On this month Tribina came up with the new topic to discuss in IBT. I was very curious about the topic this time because most of the problems were already discussed by us during the previous months. After I finished my household chores, I went to the meeting on time. Tribina was already present, and after all the members were also there, she started the meeting by reviewing the topic we discussed last time in IBT. Then she told us the topic of today was HIV/AIDS. She asked us “what is it”? or “have we heard this word somewhere”? We have heard about this disease but have little knowledge about how it is transmitted to others. She asked: “haven’t we learnt in school about it”? We replied by saying that we’ve already forgotten and that some of us are uneducated. She asked us: “do we know someone who is fighting with this virus”? Firstly, we hesitated to tell but as she created a friendly environment, we could tell her about it. We told her that there are more than 5 people around in our community who are suffering from this virus.
HIV was transmitted mostly because male partners are employed in a foreign country and then it is transmitted to their female partners due to unsafe sexual contact. The Ward have provided free medicine for the HIV patients and different safety devices for males and females, but still there should be awareness program on this topic. We cannot openly talk about it and Tribina was shocked after listening to our stories.
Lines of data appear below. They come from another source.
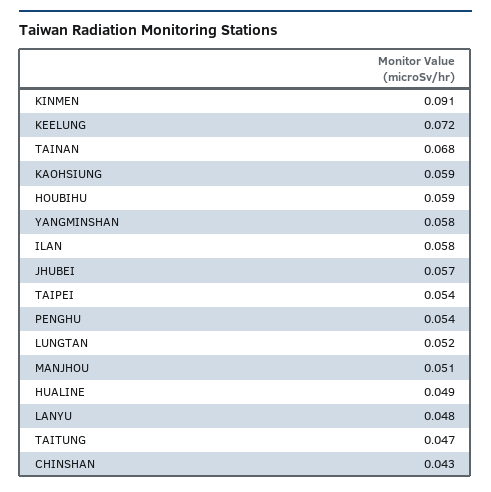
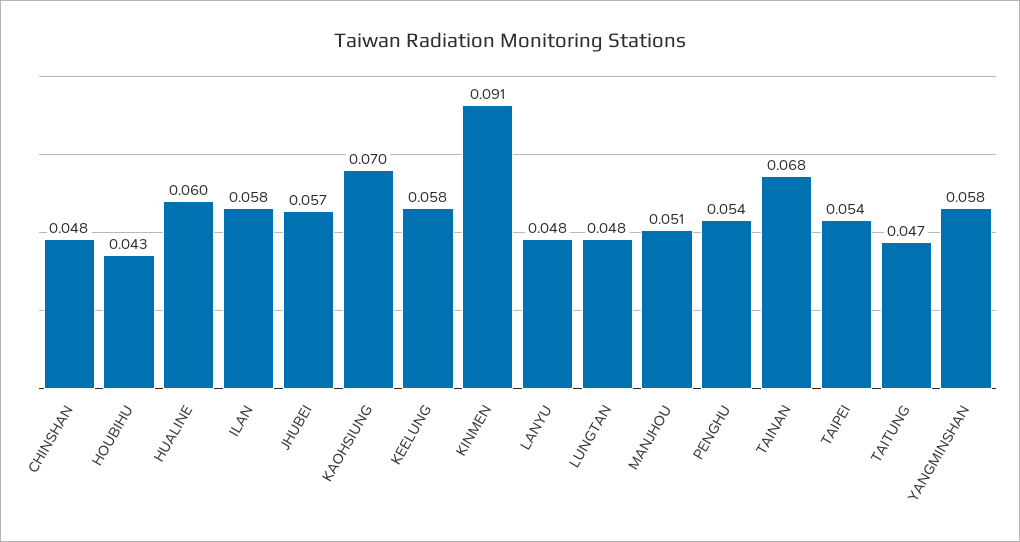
KEELUNG: 0.072 -> 0.058
KAOHSIUNG: 0.059 -> 0.07
HOUBIHU: 0.059 -> 0.043
LUNGTAN: 0.052 -> 0.048
HUALINE: 0.049 -> 0.06
CHINSHAN: 0.043 -> 0.048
Then, we asked her what are its symptoms and how we can prevent being infected with HIV. Then, she told us important information.
On this session we got a chance to learn about HIV/AIDS. The full name of HIV is human immunodeficiency virus, and it is a virus that attacks the body’s immune system and interferes with the body’s ability to fight infections and diseases and then it leads to AIDs (acquired immunodeficiency syndrome). AIDS is a chronic, potentially life-threatening condition caused by HIV infection. It is the last stage of HIV.
It was first found in Africa in 1981. The first case of AIDs in Nepal was reported in 1988. According to a recent estimate, approximately 50.200 people are infected by the virus in Nepal. There is no cure to this infection, but the person has to live with it. In the rural areas of Nepal there are many people who do not know about this virus, but everyone should be aware. Tribina told us about its causes, symptoms, prevention measures and what behavior we should and should not do with infected person.
We understood that HIV can transmit through unsafe sexual contact, so safety measures should be used during sex. Also, injection of illicit drugs or sharing needles, and contact with infected blood should be avoided. In addition, HIV can transmit from mother to child during pregnancy and breastfeeding, and infected mother should not give birth to a child.
The symptoms of HIV infection are fever, headache, rash, sore throat, weight loss and pain in muscles and joints and so on. After having these symptoms, she/ he should visit the doctor. Before sharing needle or blood we should determine if it is tested or not.
The people infected by the virus are sensitive, they are seeking for love and support, but I have seen some people are really disrespectful to them. If they get abuse, they can go through demotivate and depression which may lead to lose their interest of living.
Therefore, we can help people those who are infected – by showing love, respecting, supporting, motivating and involving them on social activities. Tribina told us to share with our family and friends that we learn on this session so, that we can spread some education from our side too. In our society, we don’t openly talk about this issue, instead we hide it and very shy to talk about this matter but I realize this shyness may lead to the way of infection easily and widely that’s why problems won’t solve until and unless we speak.
This session was genuinely impactful. I hope our government will manage various awareness program on each society about such problem. I’m thankful towards Slisha and WAWCAS program for providing such influential topics every month. I really appreciate your effort.